There are battles that do not make sense. This is one of those cases.
In a civil dispute over fraudulent investments, the Plaintiff brought a motion to compel the Defendant to “Bates Label” electronically stored information in native file format, because the local Discovery Practices Handbook required Bates numbering of ESI. U.S. Holdings, Inc. v. Suntrust Bank, 2011 U.S. Dist. LEXIS 29956, at 13-14 (S.D. Fla. Mar. 23, 2011).
The Defendant countered that to “Bates Label” their prior discovery produced in native file format, they would need to re-produce it as TIFF’s for branding of Bates Labels. U.S. Holdings, Inc. at *13. Moreover, the conversion costs would be between $16,000 to $75,000. Id.
The Plaintiff’s counter argument was $16,000 was not overly expensive given the claims in the lawsuit (notice no mention of $75,000). U.S. Holdings, Inc. at *13.
The Court stated that the local “Discovery Practices Handbook” required ESI to be produced with Bates Labels. U.S. Holdings, Inc. at *13.
However, the Court denied the Plaintiff’s motion to compel, but ordered all future ESI productions to be Bates Labeled (and by default converted to a static image and therefore driving up the costs of discovery). U.S. Holdings, Inc. at *13-14.
The Court explained that the Plaintiff did not counter the Defendant’s argument that Bates Labeling of ESI requires conversion of native files to TIFF or PDF. Id.
The Court specifically held:
It appears that there was no objection to the production of ESI in native format; and, it appears that the vast majority of the ESI produced is not directly relevant to the claims and defenses in the case at bar. Therefore, at this stage of the litigation, and under the circumstances of this case, Defendants are not be required to Bates label the ESI already produced. However, any future production of ESI shall be Bates labeled.
U.S. Holdings, Inc. at *13-14.
Bow Tie Thoughts
Any default local “discovery handbook” requiring ESI to be converted to a static image for “Bates Labeling” needs a date with a recycle bin.
First, Federal Rule of Civil Procedure Rule 1 states the following, in relevant part:
These rules govern the procedure in all civil actions and proceedings in the United States district courts… They should be construed and administered to secure the just, speedy, and inexpensive determination of every action and proceeding. (As amended Dec. 29, 1948, eff.
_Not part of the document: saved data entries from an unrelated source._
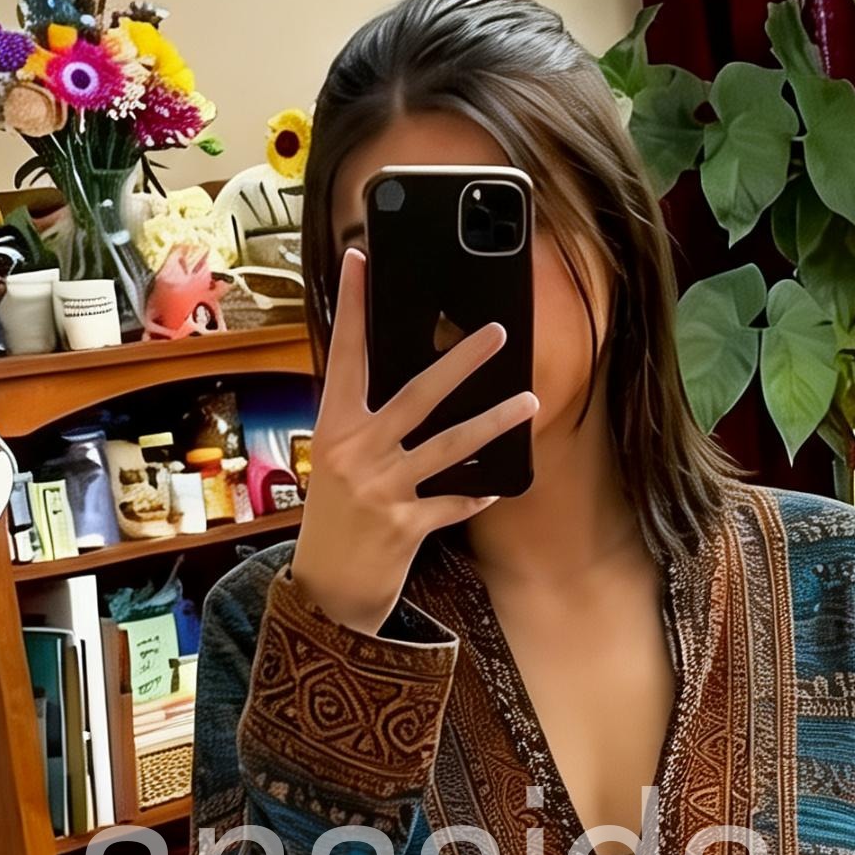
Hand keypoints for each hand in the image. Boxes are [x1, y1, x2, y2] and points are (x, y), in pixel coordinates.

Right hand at [291, 246, 537, 635]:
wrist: (325, 592)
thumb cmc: (337, 519)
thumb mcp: (340, 463)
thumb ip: (369, 424)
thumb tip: (413, 381)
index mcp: (334, 428)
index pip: (345, 356)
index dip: (351, 309)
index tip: (359, 262)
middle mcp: (355, 453)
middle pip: (416, 394)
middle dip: (460, 361)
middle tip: (497, 333)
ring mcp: (381, 490)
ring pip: (449, 446)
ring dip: (494, 423)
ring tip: (528, 403)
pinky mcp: (405, 526)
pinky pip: (454, 502)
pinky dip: (477, 494)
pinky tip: (499, 485)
Oct. 20, 1949; Feb. 28, 1966, eff. July 1, 1966; Apr. 22, 1993, eff. Dec. 1, 1993; Apr. 30, 2007, eff. Dec. 1, 2007.)
Any interpretation of a “Discovery Handbook” that can increase the cost of litigation $16,000 to $75,000 clearly violates the first rule of the Federal Rules of Civil Procedure that cases be “administered to secure the just, speedy, and inexpensive determination of every action and proceeding.”
Second, Federal Rule of Civil Procedure Rule 34(b)(2)(E) states, in relevant part:
(i) A party must produce documents as they are kept in the usual course of business or must organize and label them to correspond to the categories in the request;
(ii) If a request does not specify a form for producing electronically stored information, a party must produce it in a form or forms in which it is ordinarily maintained or in a reasonably usable form or forms; and
(iii) A party need not produce the same electronically stored information in more than one form.
Jannx Med. Sys. v. Methodist Hosps., Inc., 2010 U.S. Dist. LEXIS 122574, at *8 (N.D. Ind. Nov. 17, 2010).
The above interpretation of the “Discovery Handbook” stands directly opposed to Federal Rule of Civil Procedure Rule 34(b)(2)(E).
The issue of “Bates Labeling” electronically stored information is understandable given the decades of legal assistants stamping paper documents. However, that dogmatic practice has come to an end with electronically stored information. Data cannot be forced into a paper model of production that 1) drives up the cost of discovery and 2) violates the Federal Rules of Civil Procedure. Just imagine converting an Excel file with multiple tabs and fields to a static image solely for the sake of branding a number on it.
The issue of “Bates Labeling” is solved with 1) Assigning records control numbers and 2) Producing MD5 or SHA5 hash numbers as production fields with metadata. These digital fingerprints are the 21st Century way to address these issues, not compounding the cost of discovery by converting searchable native files to static images for the sake of branding them with a number.
Parties should discuss at a meet and confer how ESI should be produced. There is nothing that should stop parties from determining that “Bates Labeling” of ESI is producing a hash value, reported to the Court in a joint statement, which can be codified as a court order at a Federal Rule of Civil Procedure Rule 16(b) conference.
The future is now. We should not limit discovery “Bates numbers” to paper productions of the 1950s with the technology available today.